# K-Means Clustering

## Chapter 6

K-Means clustering is a form of unsupervised learning where the goal is to discover clusters - groups - not known ahead of time within the data. We do not have the target, but instead will form clusters and then analyze them for any meaning we can derive.

In [1]:
from __future__ import annotations
from typing import TypeVar, Generic, List, Sequence
from copy import deepcopy
from functools import partial
from random import uniform
from statistics import mean, pstdev
from dataclasses import dataclass

## Function to Calculate Z-Scores

In [2]:
def zscores(original: Sequence[float]) -> List[float]:
    """
    Calculate zscores of a sequence.
    """
    avg: float = mean(original)
    std: float = pstdev(original)
        
    # Cannot divide by 0
    if std == 0:
        return original
    
    # Apply the zscore formalize to normalize
    return [(x - avg) / std for x in original]

## Define a Dataclass

In [3]:
from math import sqrt

class DataPoint:
    def __init__(self, initial: Iterable[float]) -> None:
        self._originals: Tuple[float, ...] = tuple(initial)
        self.dimensions: Tuple[float, ...] = tuple(initial)
            
    @property
    def num_dimensions(self) -> int:
        return len(self.dimensions)
    
    def distance(self, other: DataPoint) -> float:
        """
        Distance between one datapoint and another.

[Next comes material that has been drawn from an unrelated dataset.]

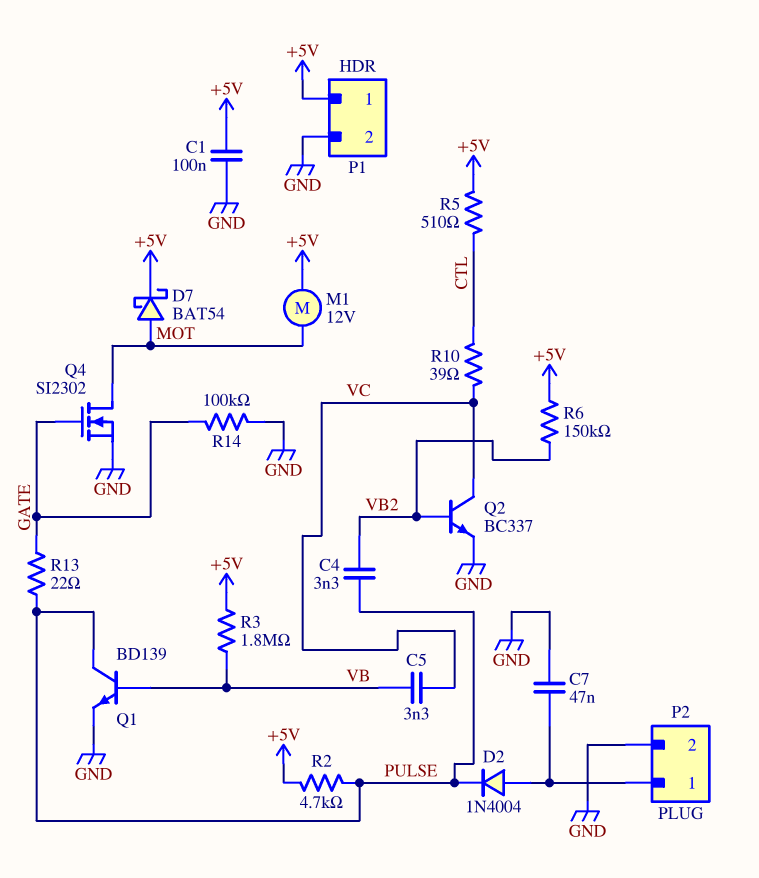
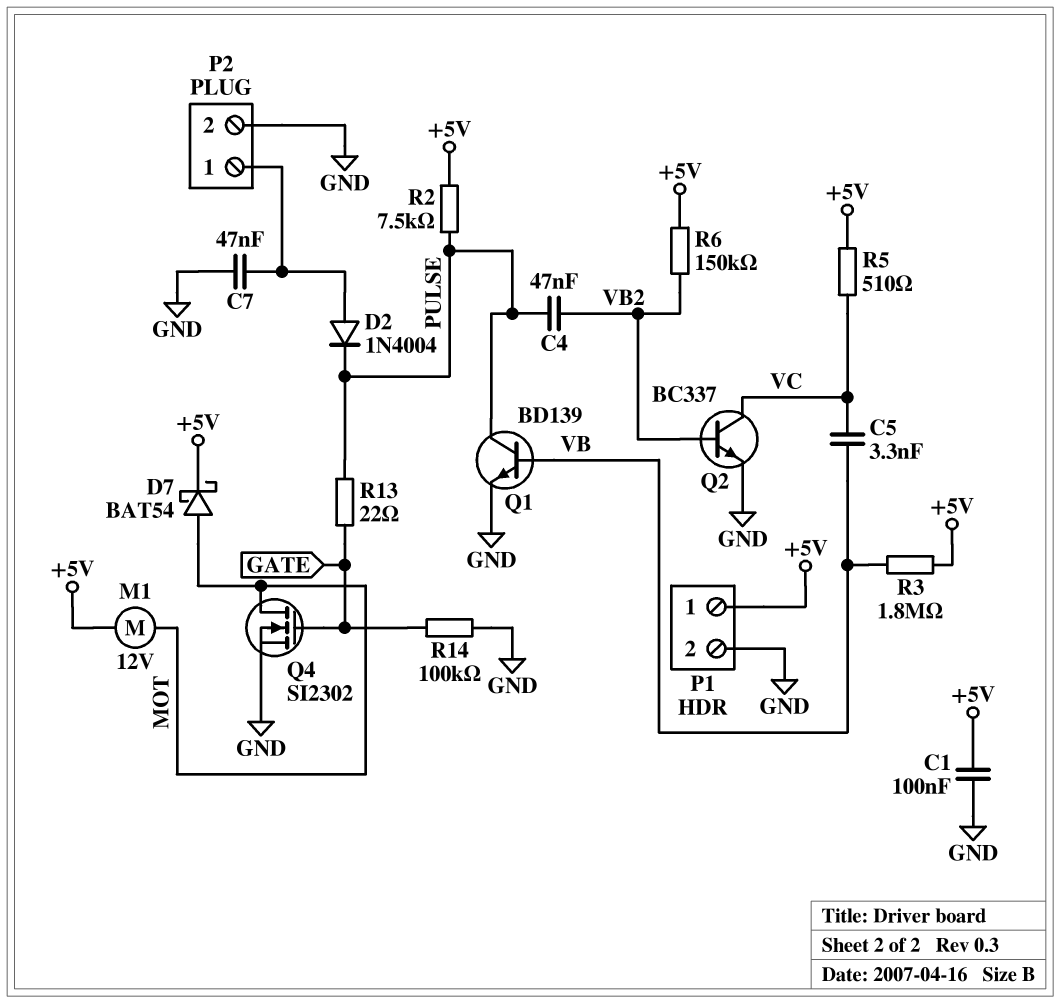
C4: 3.3nF (PULSE, VB2) -> 47nF (PULSE, VB2)
R2: 4.7k (+5V, PULSE) -> 7.5k (+5V, PULSE)
R5: 510 (+5V, CTL) -> 510 (+5V, VC)
R10: 39 (CTL, VC) -> none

Defined as the Euclidean distance.
        """
        combined: Iterable[Tuple[float, float]] = zip(self.dimensions, other.dimensions)
        differences: List[float] = [(x - y) ** 2 for x, y in combined]
        return sqrt(sum(differences))
    
    def __eq__(self, other: object) -> bool:
        if not isinstance(other, DataPoint):
            return NotImplemented
        return self.dimensions == other.dimensions
    
    def __repr__(self) -> str:
        return self._originals.__repr__()

In [4]:
dp = DataPoint(initial=(9.8, 5.6, 11.2))
dp2 = DataPoint(initial=(11.3, 4.5, 5.4))

print(dp)

(9.8, 5.6, 11.2)


In [5]:
print(dp==dp2)

False


In [6]:
dp.distance(dp2)

6.090976933136423

In [7]:
dp2.distance(dp)

6.090976933136423

In [9]:
zscores(dp._originals)
zscores(dp2._originals)

[0.39223227027636814, -1.3728129459672884, 0.9805806756909196]

[1.4036791557351331, -0.8510495668630337, -0.5526295888720998]

## Normalization

K-Means is a distance based algorithm, which means it requires the scale of data to be the same for each data point. One way to do this is through calculating the zscores of each datapoint (also called the standard score) which takes the average and divides by the standard deviation to put points on the same scale.

# K-Means Algorithm

1. Initialize "k" empty clusters
2. Normalize all data points
3. Create random centroids for each cluster
4. Assign ach data point to the cluster of the centroid to which it is closest
5. Recalculate each centroid based on the data points assigned to it
6. Continue until no data points are re-assigned or until the maximum number of iterations is reached.